* _Stated exercise_
Answer the following from the forum thread on speedlights:
(a) For the price of an SB 700, how many Yongnuo units could be bought?
(b) What site does the message mentioning eBay recommend checking out?
(c) What subjects does David8 list in reply to Light Guru?

* _Document extract_
begin

Hi David then don't buy one until you have the cash to get a good one... ebay is your friend
do you own a tripod? a reflector?... 
You could get 2 Yongnous for the price of a sb 700 
Have you checked out  the site called ...Strobist
Has some interesting things that may help
Also search through the thousands of answers that are already here on this great site
Work out what you want to achieve first before jumping in with the wallet


----------



## Light Guru (Jan 3, 2013)

David8 said:


> I understand that a speedlight will improve lighting in photos.



Depends on what you are shooting. And that you did not say.


----------



## David8 (Jan 3, 2013)

Light Guru said:


> Depends on what you are shooting. And that you did not say.



Fair point. I will be shooting just about everything. Flowers, landscapes, cityscapes, beachscapes, nightscapes (is that a word??), portraits, etc. I understand that a speedlight won't improve some situations. But I also know that it will improve others. Which is why I didn't specify the shots I will be taking.

end

(Data items)
begin

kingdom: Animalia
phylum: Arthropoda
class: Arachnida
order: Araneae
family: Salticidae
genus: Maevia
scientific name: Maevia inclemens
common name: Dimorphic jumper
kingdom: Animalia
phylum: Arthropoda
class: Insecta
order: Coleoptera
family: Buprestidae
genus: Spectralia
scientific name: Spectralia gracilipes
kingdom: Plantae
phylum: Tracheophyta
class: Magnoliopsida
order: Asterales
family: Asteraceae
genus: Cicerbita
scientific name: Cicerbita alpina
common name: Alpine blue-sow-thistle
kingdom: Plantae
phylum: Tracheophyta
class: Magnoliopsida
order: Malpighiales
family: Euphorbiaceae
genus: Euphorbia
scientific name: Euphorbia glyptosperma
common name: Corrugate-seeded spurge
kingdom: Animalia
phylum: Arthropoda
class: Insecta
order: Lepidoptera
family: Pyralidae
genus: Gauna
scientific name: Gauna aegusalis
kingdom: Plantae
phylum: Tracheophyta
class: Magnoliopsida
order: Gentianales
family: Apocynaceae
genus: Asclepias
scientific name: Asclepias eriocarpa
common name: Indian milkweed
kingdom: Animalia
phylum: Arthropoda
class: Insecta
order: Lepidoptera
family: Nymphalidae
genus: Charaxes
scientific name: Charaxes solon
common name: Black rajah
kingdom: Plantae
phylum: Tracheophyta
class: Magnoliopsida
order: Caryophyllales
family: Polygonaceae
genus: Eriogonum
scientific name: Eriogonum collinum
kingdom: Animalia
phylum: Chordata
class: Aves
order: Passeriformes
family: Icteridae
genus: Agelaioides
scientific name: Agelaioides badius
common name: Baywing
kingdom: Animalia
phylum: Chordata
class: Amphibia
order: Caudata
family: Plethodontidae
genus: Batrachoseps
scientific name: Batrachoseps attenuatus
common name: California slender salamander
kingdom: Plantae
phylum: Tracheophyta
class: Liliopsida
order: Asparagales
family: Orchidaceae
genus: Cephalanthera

end

* _Result_
(a) Two.
(b) Strobist.
(c) Flowers, landscapes, cityscapes, beachscapes, nightscapes and portraits.